DATASET EXTRACT:
════════
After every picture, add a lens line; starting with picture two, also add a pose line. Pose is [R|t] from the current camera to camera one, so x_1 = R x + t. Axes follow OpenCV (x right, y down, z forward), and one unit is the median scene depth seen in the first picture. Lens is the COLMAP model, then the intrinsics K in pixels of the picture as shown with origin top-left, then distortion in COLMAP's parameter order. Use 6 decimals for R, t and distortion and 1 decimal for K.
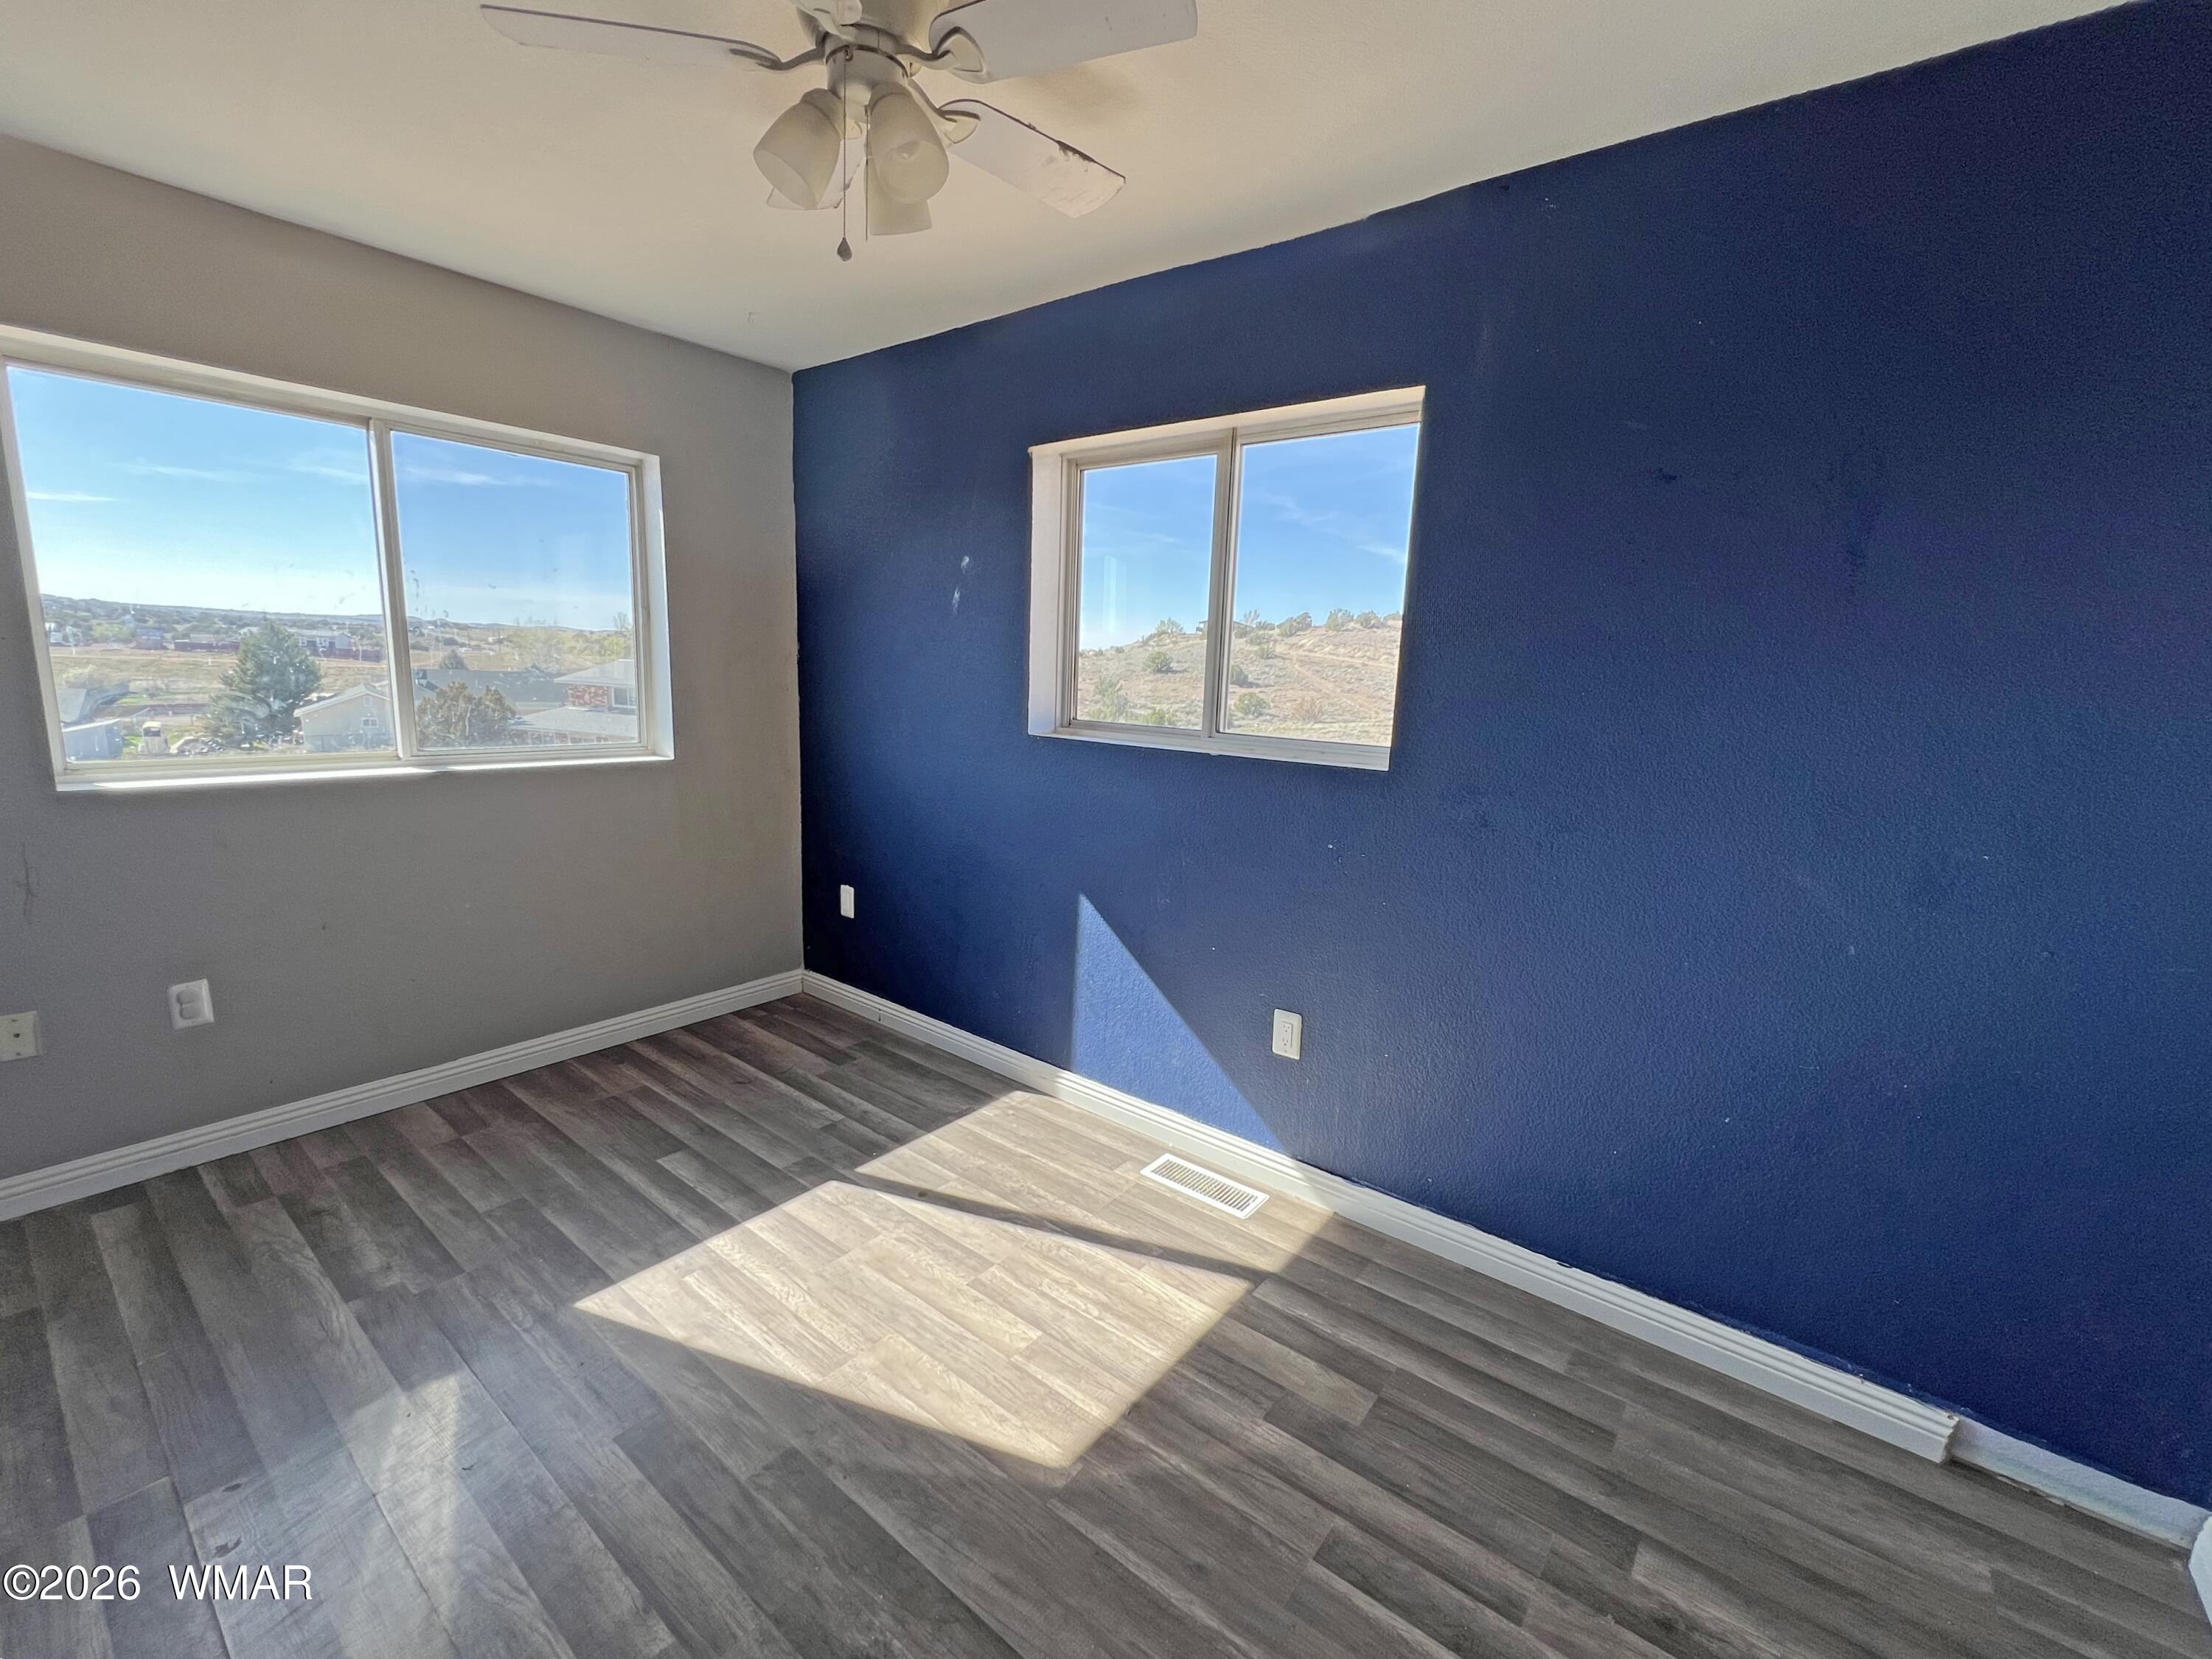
lens RADIAL K [[902.6, 0, 1086.0], [0, 902.6, 830.1], [0, 0, 1]] dist [-0.007499, 0.001735]
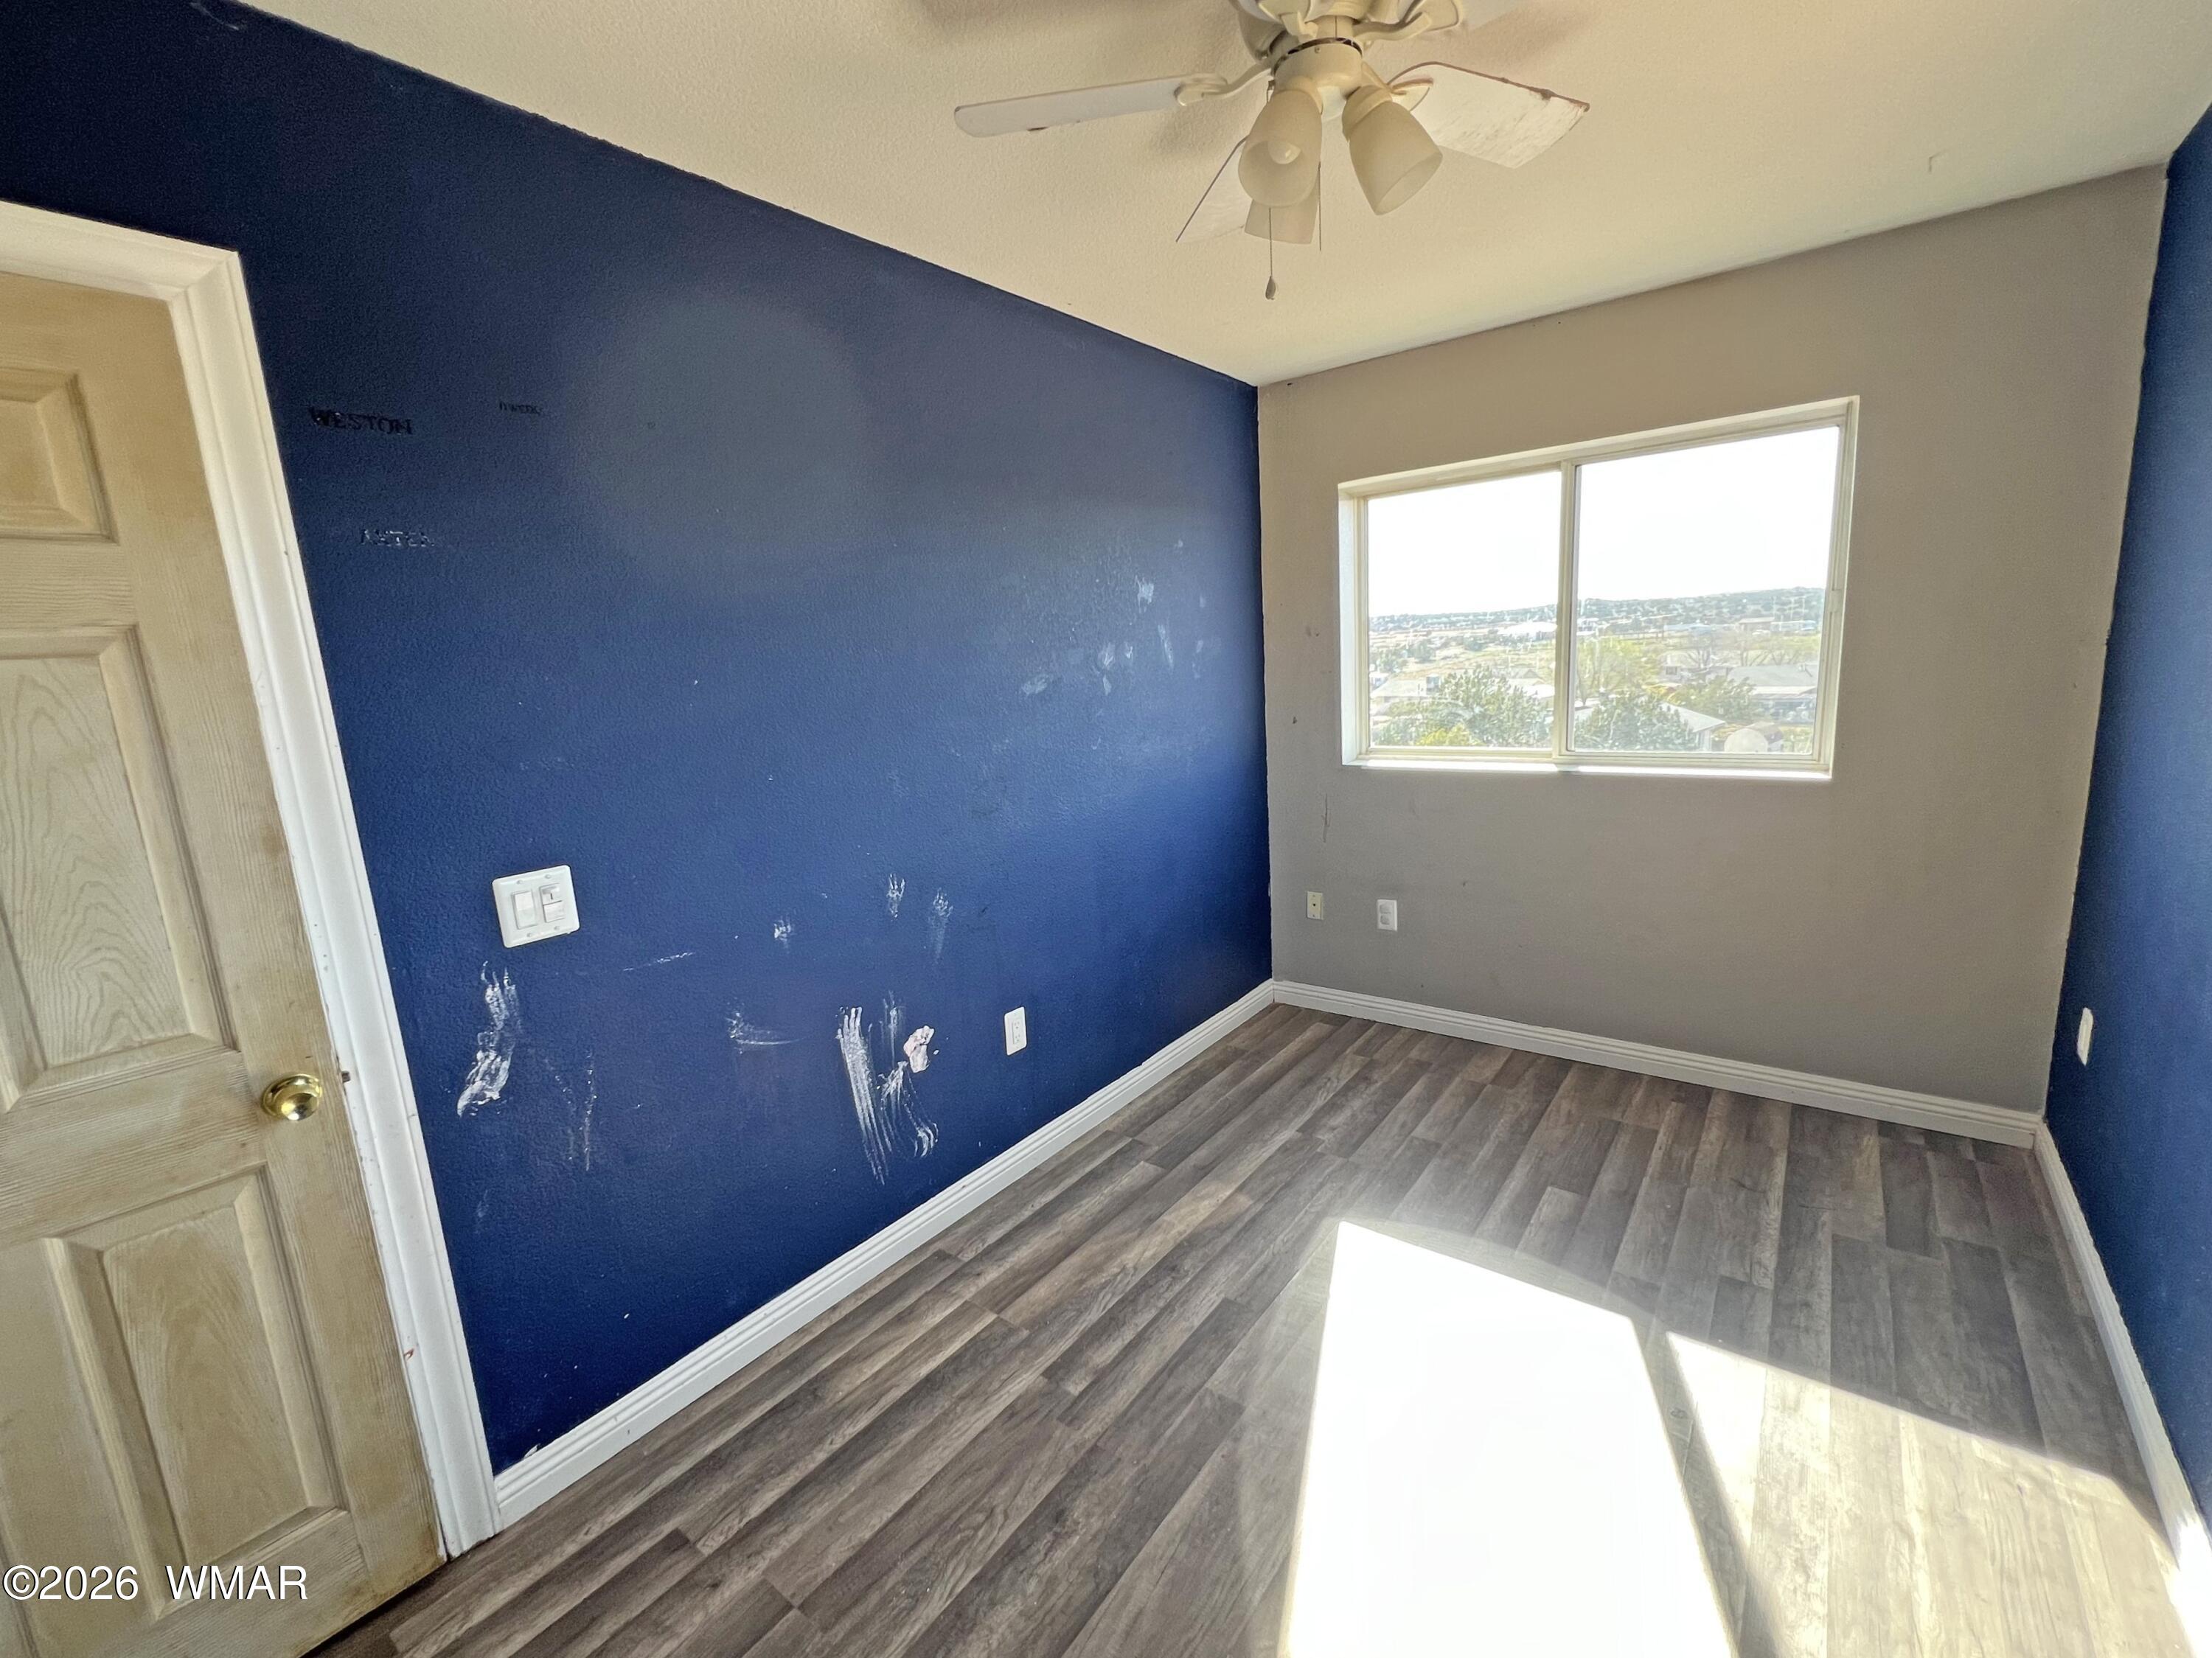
lens RADIAL K [[881.0, 0, 1083.8], [0, 881.0, 827.3], [0, 0, 1]] dist [0.002830, -0.000528]
pose [[0.052619, 0.145239, -0.987996, 0.382619], [-0.120267, 0.983087, 0.138113, -0.086327], [0.991346, 0.111556, 0.069196, 0.391999]]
════════
YOUR TASK: Write out all the material above exactly, with no image carried over.

YOUR SOLUTION:
After every picture, add a lens line; starting with picture two, also add a pose line. Pose is [R|t] from the current camera to camera one, so x_1 = R x + t. Axes follow OpenCV (x right, y down, z forward), and one unit is the median scene depth seen in the first picture. Lens is the COLMAP model, then the intrinsics K in pixels of the picture as shown with origin top-left, then distortion in COLMAP's parameter order. Use 6 decimals for R, t and distortion and 1 decimal for K.
lens RADIAL K [[902.6, 0, 1086.0], [0, 902.6, 830.1], [0, 0, 1]] dist [-0.007499, 0.001735]
lens RADIAL K [[881.0, 0, 1083.8], [0, 881.0, 827.3], [0, 0, 1]] dist [0.002830, -0.000528]
pose [[0.052619, 0.145239, -0.987996, 0.382619], [-0.120267, 0.983087, 0.138113, -0.086327], [0.991346, 0.111556, 0.069196, 0.391999]]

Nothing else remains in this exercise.